The pictures are to be left out, and all remaining data is to be transcribed exactly as it appears.

(Records to use Opens)

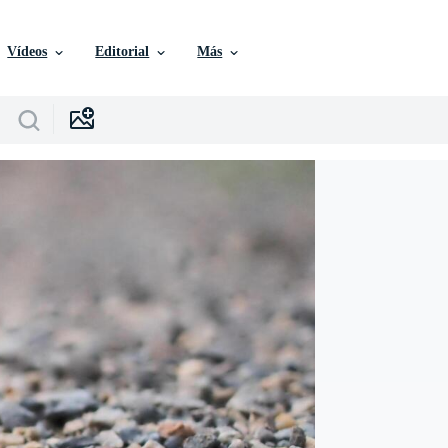
Vídeos
Editorial
Más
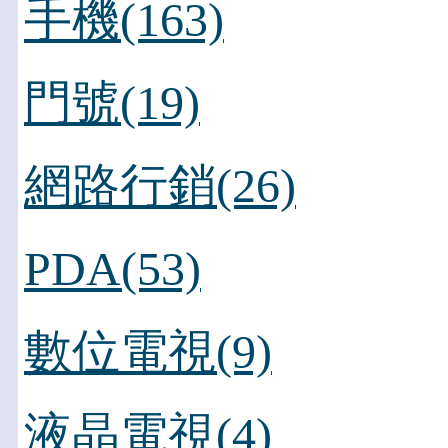
手機(163)
門號(19)
網路行銷(26)
PDA(53)
數位電視(9)
液晶電視(4)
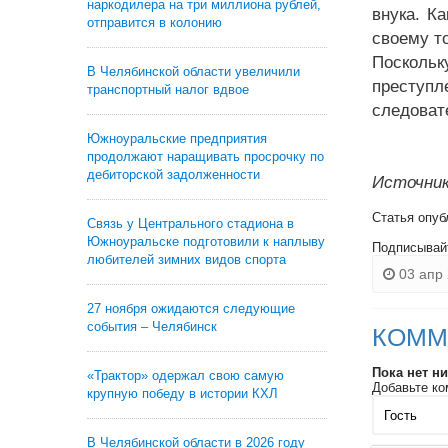
наркодилера на три миллиона рублей,
внука. К
отправится в колонию
своему т
Поскольк
В Челябинской области увеличили
преступл
транспортный налог вдвое
следоват
Южноуральские предприятия
продолжают наращивать просрочку по
дебиторской задолженности
Источник
Статья опуб
Связь у Центрального стадиона в
Южноуральске подготовили к наплыву
Подписывай
любителей зимних видов спорта
03 апр 
27 ноября ожидаются следующие
события – Челябинск
КОММ
Пока нет н
«Трактор» одержал свою самую
Добавьте ко
крупную победу в истории КХЛ
В Челябинской области в 2026 году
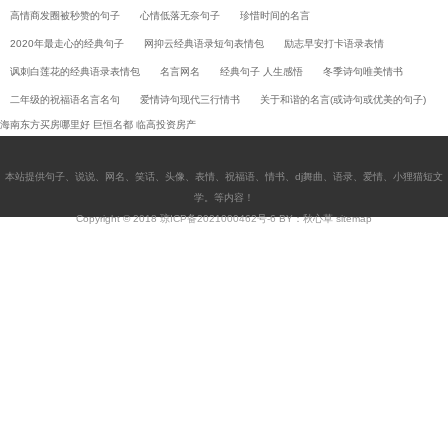
高情商发圈被秒赞的句子
心情低落无奈句子
珍惜时间的名言
2020年最走心的经典句子
网抑云经典语录短句表情包
励志早安打卡语录表情
讽刺白莲花的经典语录表情包
名言网名
经典句子 人生感悟
冬季诗句唯美情书
二年级的祝福语名言名句
爱情诗句现代三行情书
关于和谐的名言(或诗句或优美的句子)
海南东方买房哪里好
巨恒名都
临高投资房产
本站提供
句子
、
说说
、
网名
、
笑话
、
头像
、
表情
、
祝福语
、
情书
、
dj舞曲
、
语录
、
爱情
、
小狸猫短文
学
。等内容！
Copyright © 2018
琼ICP备2021000462号-6
BY：秋心草
sitemap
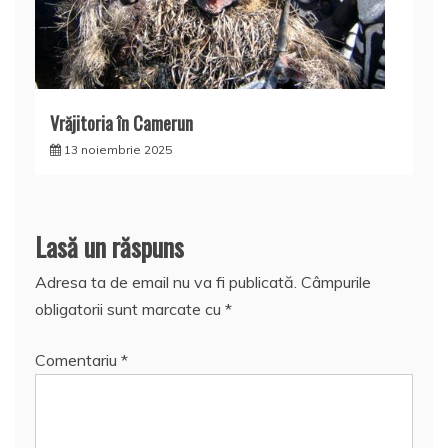
Vrăjitoria în Camerun
13 noiembrie 2025
Lasă un răspuns
Adresa ta de email nu va fi publicată.
Câmpurile
obligatorii sunt marcate cu
*
Comentariu
*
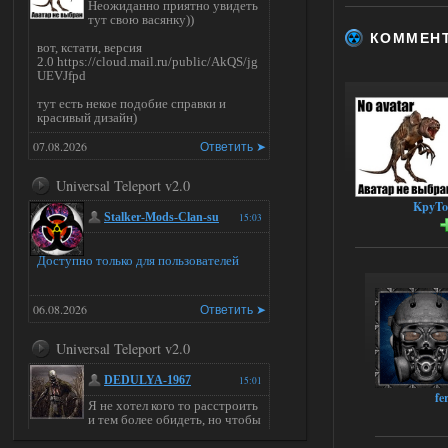
Неожиданно приятно увидеть
тут свою васянку))
КОММЕН
вот, кстати, версия
2.0 https://cloud.mail.ru/public/AkQS/jg
UEVJfpd
тут есть некое подобие справки и
красивый дизайн)
07.08.2026
Ответить ➤
Universal Teleport v2.0
KpyTo
Stalker-Mods-Clan-su
15:03
Доступно только для пользователей
06.08.2026
Ответить ➤
Universal Teleport v2.0
DEDULYA-1967
15:01
fe
Я не хотел кого то расстроить
и тем более обидеть, но чтобы
я не ставил для тестов , всё работало на
ура. WINDOWS 11pro\64, озу 16гб,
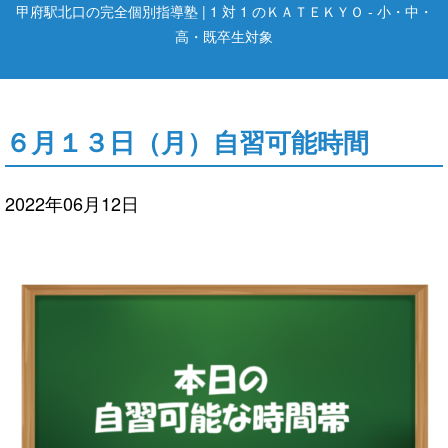
甲府駅北口の完全個別指導塾 | 1 対 1 のＫＡＴＥＫＹＯ - 小・中・
高・既卒生対象
６月１３日（月）自習可能時間
2022年06月12日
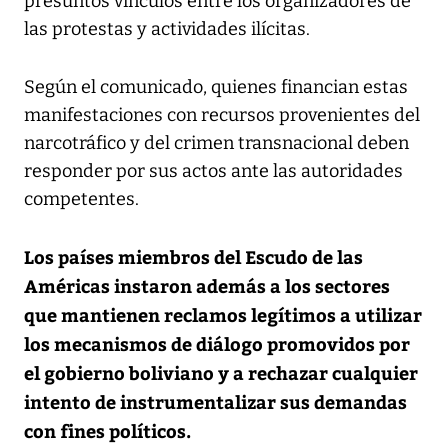
presuntos vínculos entre los organizadores de
las protestas y actividades ilícitas.
Según el comunicado, quienes financian estas
manifestaciones con recursos provenientes del
narcotráfico y del crimen transnacional deben
responder por sus actos ante las autoridades
competentes.
Los países miembros del Escudo de las
Américas instaron además a los sectores
que mantienen reclamos legítimos a utilizar
los mecanismos de diálogo promovidos por
el gobierno boliviano y a rechazar cualquier
intento de instrumentalizar sus demandas
con fines políticos.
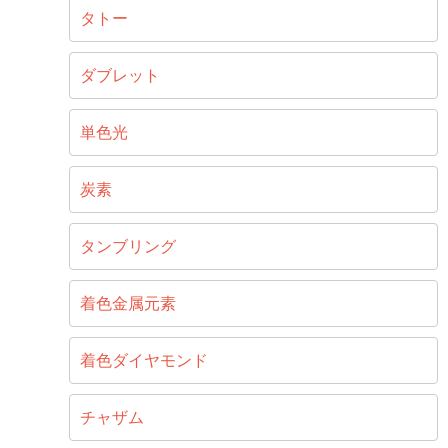
タトー
ダブレット
単色光
炭素
タンブリング
着色金属元素
着色ダイヤモンド
チャザム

(Records to use Closes)

[Written answer]
Vídeos
Editorial
Más
手機(163)
門號(19)
網路行銷(26)
PDA(53)
數位電視(9)
液晶電視(4)
наркодилера на три миллиона рублей,
внука. К
отправится в колонию
своему т
Поскольк
В Челябинской области увеличили
преступл
транспортный налог вдвое
следоват
Южноуральские предприятия
продолжают наращивать просрочку по
дебиторской задолженности
Источник
Статья опуб
Связь у Центрального стадиона в
Южноуральске подготовили к наплыву
Подписывай
любителей зимних видов спорта
03 апр 
27 ноября ожидаются следующие
события – Челябинск
КОММ
Пока нет н
«Трактор» одержал свою самую
Добавьте ко
крупную победу в истории КХЛ
В Челябинской области в 2026 году
高情商发圈被秒赞的句子
心情低落无奈句子
珍惜时间的名言
2020年最走心的经典句子
网抑云经典语录短句表情包
励志早安打卡语录表情
讽刺白莲花的经典语录表情包
名言网名
经典句子 人生感悟
冬季诗句唯美情书
二年级的祝福语名言名句
爱情诗句现代三行情书
关于和谐的名言(或诗句或优美的句子)
海南东方买房哪里好
巨恒名都
临高投资房产
本站提供
句子
、
说说
、
网名
、
笑话
、
头像
、
表情
、
祝福语
、
情书
、
dj舞曲
、
语录
、
爱情
、
小狸猫短文
学
。等内容！
Copyright © 2018
琼ICP备2021000462号-6
BY：秋心草
sitemap
Vrăjitoria în Camerun
13 noiembrie 2025
Lasă un răspuns
Adresa ta de email nu va fi publicată.
Câmpurile
obligatorii sunt marcate cu
*
Comentariu
*
Неожиданно приятно увидеть
тут свою васянку))
КОММЕН
вот, кстати, версия
2.0 https://cloud.mail.ru/public/AkQS/jg
UEVJfpd
тут есть некое подобие справки и
красивый дизайн)
07.08.2026
Ответить ➤
Universal Teleport v2.0
KpyTo
Stalker-Mods-Clan-su
15:03
Доступно только для пользователей
06.08.2026
Ответить ➤
Universal Teleport v2.0
DEDULYA-1967
15:01
fe
Я не хотел кого то расстроить
и тем более обидеть, но чтобы
я не ставил для тестов , всё работало на
ура. WINDOWS 11pro\64, озу 16гб,
甲府駅北口の完全個別指導塾 | 1 対 1 のＫＡＴＥＫＹＯ - 小・中・
高・既卒生対象
６月１３日（月）自習可能時間
2022年06月12日
presuntos vínculos entre los organizadores de
las protestas y actividades ilícitas.
Según el comunicado, quienes financian estas
manifestaciones con recursos provenientes del
narcotráfico y del crimen transnacional deben
responder por sus actos ante las autoridades
competentes.
Los países miembros del Escudo de las
Américas instaron además a los sectores
que mantienen reclamos legítimos a utilizar
los mecanismos de diálogo promovidos por
el gobierno boliviano y a rechazar cualquier
intento de instrumentalizar sus demandas
con fines políticos.
タトー
ダブレット
単色光
炭素
タンブリング
着色金属元素
着色ダイヤモンド
チャザム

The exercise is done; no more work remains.